= Written task 1 =
Copy the rows below exactly, from the line containing "city: Amman" up to and including the line containing "longitude: 18.9619". Omit the pictures from your answer.

= Document segment =
<<<<
1. The drawers and indorsers are exonerated by delay in prese tation only to the extent of the injury they suffer thereby.

2. An indorsee, after its apparent maturity, but without actual notice of its dishonor, acquires a title equal to that of an indorsee before such period.

A negotiable instrument must be made payable in money only, and without any condition not certain of fulfillment.

A negotiable instrument may be with or without date, and with or without designation of the time or place of payment.

A negotiable instrument may contain a pledge of collateral security, with authority to dispose thereof.

A negotiable instrument which does not specify a place of payment is payable at the residence or place of business of the maker, or wherever he may be found.

A negotiable instrument, made payable to the order of the maker, or of a fictitious person, if issued by the maker for a valid consideration, without indorsement, has the same effect against him, and all other persons having notice of the facts, as if payable to the bearer.

An indorsement of a negotiable instrument may be general or special.

A general indorsement is one by which no indorsee is named. A special indorsement specifies the indorsee.
>>>>
(Stored records)
<<<<
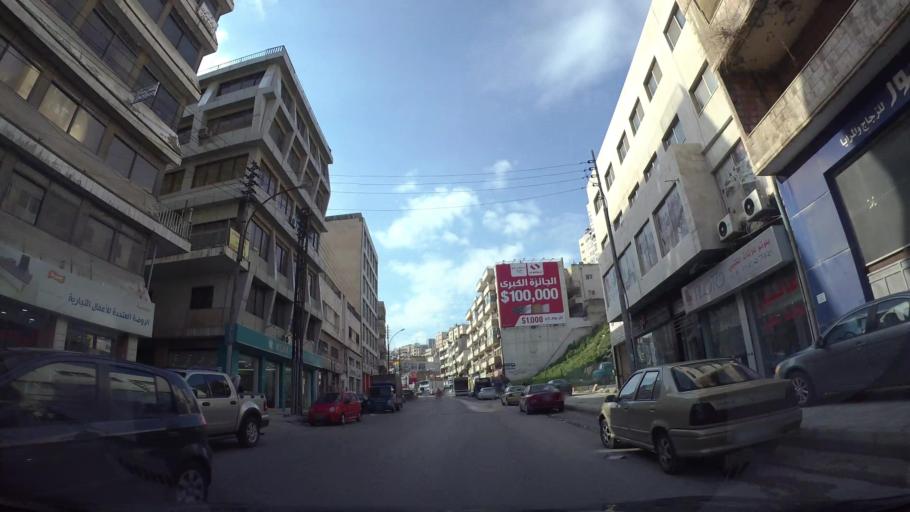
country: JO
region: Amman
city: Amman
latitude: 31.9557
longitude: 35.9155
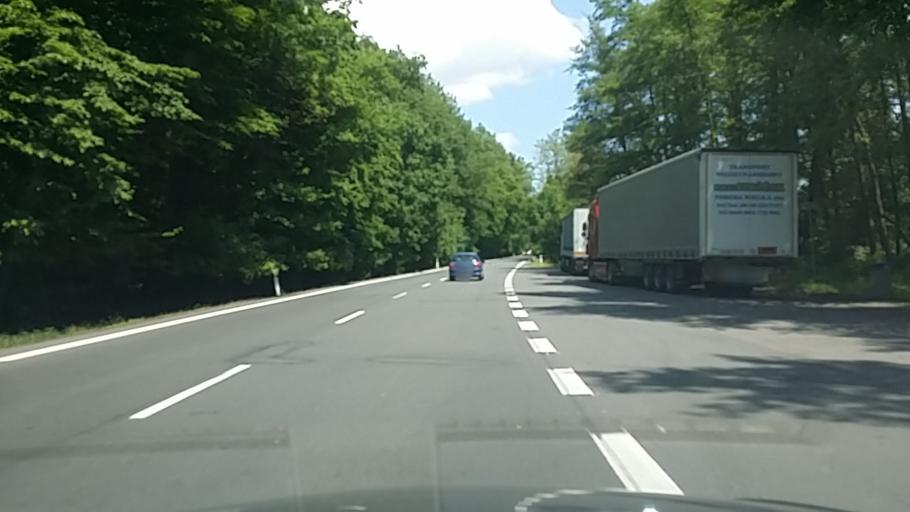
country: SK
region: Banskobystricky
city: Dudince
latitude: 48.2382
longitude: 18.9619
>>>>
<<<<
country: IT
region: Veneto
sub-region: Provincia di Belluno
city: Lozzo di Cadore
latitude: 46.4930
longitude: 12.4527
>>>>
<<<<
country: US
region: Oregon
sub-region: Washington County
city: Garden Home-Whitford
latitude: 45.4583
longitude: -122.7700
>>>>
= Written task 2 =
Repeat word for word the part of the passage on negotiable instruments above, from "A negotiable instrument which" up to and including "specifies the indorsee.".

= Correct result 1 =
city: Amman
latitude: 31.9557
longitude: 35.9155
country: SK
region: Banskobystricky
city: Dudince
latitude: 48.2382
longitude: 18.9619

= Correct result 2 =
A negotiable instrument which does not specify a place of payment is payable at the residence or place of business of the maker, or wherever he may be found.

A negotiable instrument, made payable to the order of the maker, or of a fictitious person, if issued by the maker for a valid consideration, without indorsement, has the same effect against him, and all other persons having notice of the facts, as if payable to the bearer.

An indorsement of a negotiable instrument may be general or special.

A general indorsement is one by which no indorsee is named. A special indorsement specifies the indorsee.